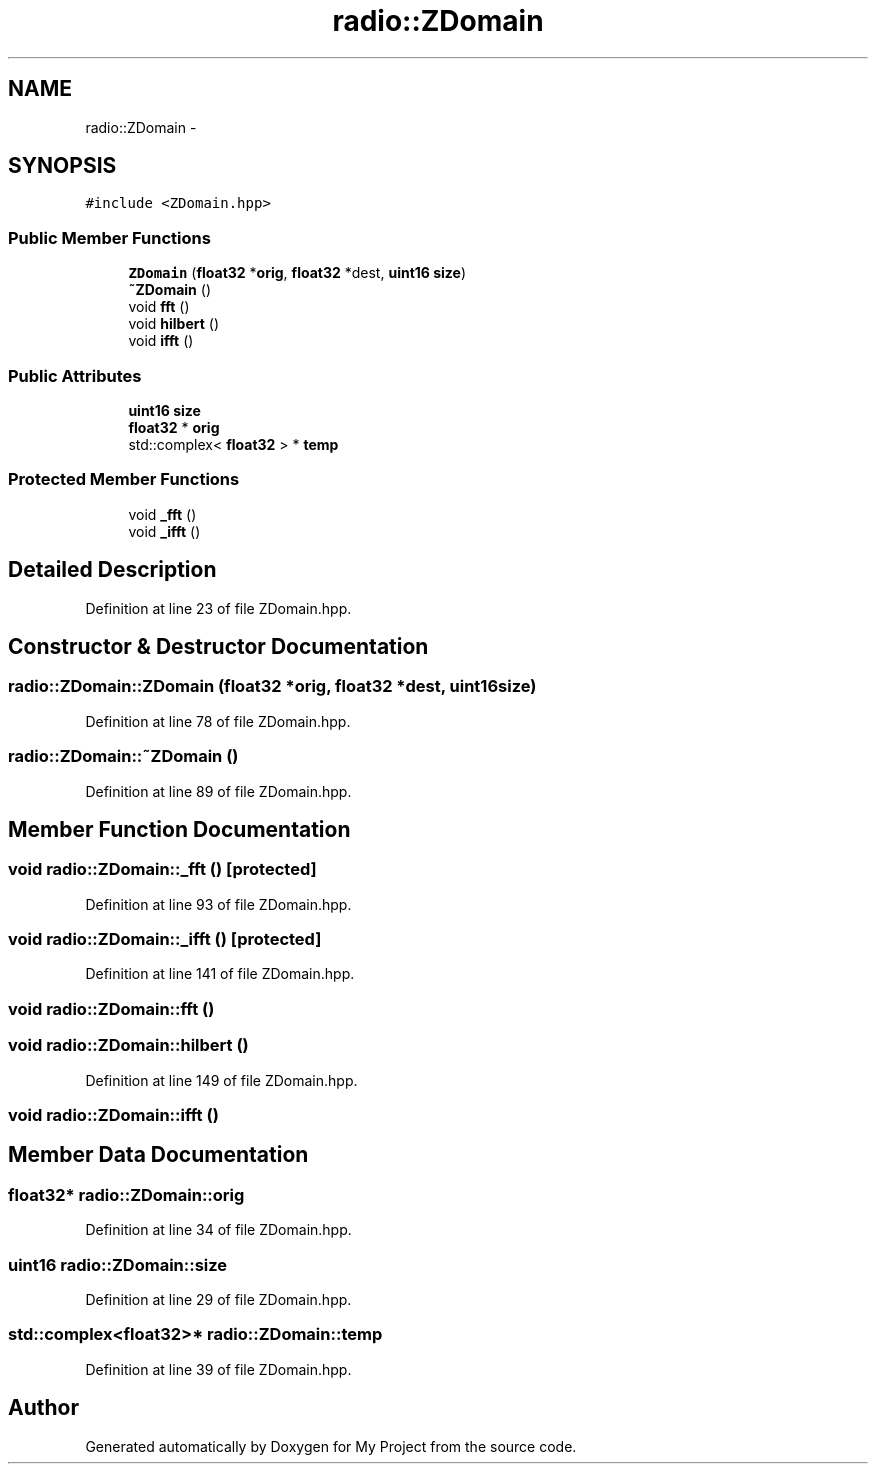 .TH "radio::ZDomain" 3 "Sat Mar 5 2016" "My Project" \" -*- nroff -*-
.ad l
.nh
.SH NAME
radio::ZDomain \- 
.SH SYNOPSIS
.br
.PP
.PP
\fC#include <ZDomain\&.hpp>\fP
.SS "Public Member Functions"

.in +1c
.ti -1c
.RI "\fBZDomain\fP (\fBfloat32\fP *\fBorig\fP, \fBfloat32\fP *dest, \fBuint16\fP \fBsize\fP)"
.br
.ti -1c
.RI "\fB~ZDomain\fP ()"
.br
.ti -1c
.RI "void \fBfft\fP ()"
.br
.ti -1c
.RI "void \fBhilbert\fP ()"
.br
.ti -1c
.RI "void \fBifft\fP ()"
.br
.in -1c
.SS "Public Attributes"

.in +1c
.ti -1c
.RI "\fBuint16\fP \fBsize\fP"
.br
.ti -1c
.RI "\fBfloat32\fP * \fBorig\fP"
.br
.ti -1c
.RI "std::complex< \fBfloat32\fP > * \fBtemp\fP"
.br
.in -1c
.SS "Protected Member Functions"

.in +1c
.ti -1c
.RI "void \fB_fft\fP ()"
.br
.ti -1c
.RI "void \fB_ifft\fP ()"
.br
.in -1c
.SH "Detailed Description"
.PP 
Definition at line 23 of file ZDomain\&.hpp\&.
.SH "Constructor & Destructor Documentation"
.PP 
.SS "radio::ZDomain::ZDomain (\fBfloat32\fP *orig, \fBfloat32\fP *dest, \fBuint16\fPsize)"

.PP
Definition at line 78 of file ZDomain\&.hpp\&.
.SS "radio::ZDomain::~ZDomain ()"

.PP
Definition at line 89 of file ZDomain\&.hpp\&.
.SH "Member Function Documentation"
.PP 
.SS "void radio::ZDomain::_fft ()\fC [protected]\fP"

.PP
Definition at line 93 of file ZDomain\&.hpp\&.
.SS "void radio::ZDomain::_ifft ()\fC [protected]\fP"

.PP
Definition at line 141 of file ZDomain\&.hpp\&.
.SS "void radio::ZDomain::fft ()"

.SS "void radio::ZDomain::hilbert ()"

.PP
Definition at line 149 of file ZDomain\&.hpp\&.
.SS "void radio::ZDomain::ifft ()"

.SH "Member Data Documentation"
.PP 
.SS "\fBfloat32\fP* radio::ZDomain::orig"

.PP
Definition at line 34 of file ZDomain\&.hpp\&.
.SS "\fBuint16\fP radio::ZDomain::size"

.PP
Definition at line 29 of file ZDomain\&.hpp\&.
.SS "std::complex<\fBfloat32\fP>* radio::ZDomain::temp"

.PP
Definition at line 39 of file ZDomain\&.hpp\&.

.SH "Author"
.PP 
Generated automatically by Doxygen for My Project from the source code\&.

────────────────────

Work instructions » The whole listing is to be written out exactly; the pictures stay out of the copy.

Answer box »
 .TH "radio::ZDomain" 3 "Sat Mar 5 2016" "My Project" \" -*- nroff -*-
.ad l
.nh
.SH NAME
radio::ZDomain \- 
.SH SYNOPSIS
.br
.PP
.PP
\fC#include <ZDomain\&.hpp>\fP
.SS "Public Member Functions"

.in +1c
.ti -1c
.RI "\fBZDomain\fP (\fBfloat32\fP *\fBorig\fP, \fBfloat32\fP *dest, \fBuint16\fP \fBsize\fP)"
.br
.ti -1c
.RI "\fB~ZDomain\fP ()"
.br
.ti -1c
.RI "void \fBfft\fP ()"
.br
.ti -1c
.RI "void \fBhilbert\fP ()"
.br
.ti -1c
.RI "void \fBifft\fP ()"
.br
.in -1c
.SS "Public Attributes"

.in +1c
.ti -1c
.RI "\fBuint16\fP \fBsize\fP"
.br
.ti -1c
.RI "\fBfloat32\fP * \fBorig\fP"
.br
.ti -1c
.RI "std::complex< \fBfloat32\fP > * \fBtemp\fP"
.br
.in -1c
.SS "Protected Member Functions"

.in +1c
.ti -1c
.RI "void \fB_fft\fP ()"
.br
.ti -1c
.RI "void \fB_ifft\fP ()"
.br
.in -1c
.SH "Detailed Description"
.PP 
Definition at line 23 of file ZDomain\&.hpp\&.
.SH "Constructor & Destructor Documentation"
.PP 
.SS "radio::ZDomain::ZDomain (\fBfloat32\fP *orig, \fBfloat32\fP *dest, \fBuint16\fPsize)"

.PP
Definition at line 78 of file ZDomain\&.hpp\&.
.SS "radio::ZDomain::~ZDomain ()"

.PP
Definition at line 89 of file ZDomain\&.hpp\&.
.SH "Member Function Documentation"
.PP 
.SS "void radio::ZDomain::_fft ()\fC [protected]\fP"

.PP
Definition at line 93 of file ZDomain\&.hpp\&.
.SS "void radio::ZDomain::_ifft ()\fC [protected]\fP"

.PP
Definition at line 141 of file ZDomain\&.hpp\&.
.SS "void radio::ZDomain::fft ()"

.SS "void radio::ZDomain::hilbert ()"

.PP
Definition at line 149 of file ZDomain\&.hpp\&.
.SS "void radio::ZDomain::ifft ()"

.SH "Member Data Documentation"
.PP 
.SS "\fBfloat32\fP* radio::ZDomain::orig"

.PP
Definition at line 34 of file ZDomain\&.hpp\&.
.SS "\fBuint16\fP radio::ZDomain::size"

.PP
Definition at line 29 of file ZDomain\&.hpp\&.
.SS "std::complex<\fBfloat32\fP>* radio::ZDomain::temp"

.PP
Definition at line 39 of file ZDomain\&.hpp\&.

.SH "Author"
.PP 
Generated automatically by Doxygen for My Project from the source code\&.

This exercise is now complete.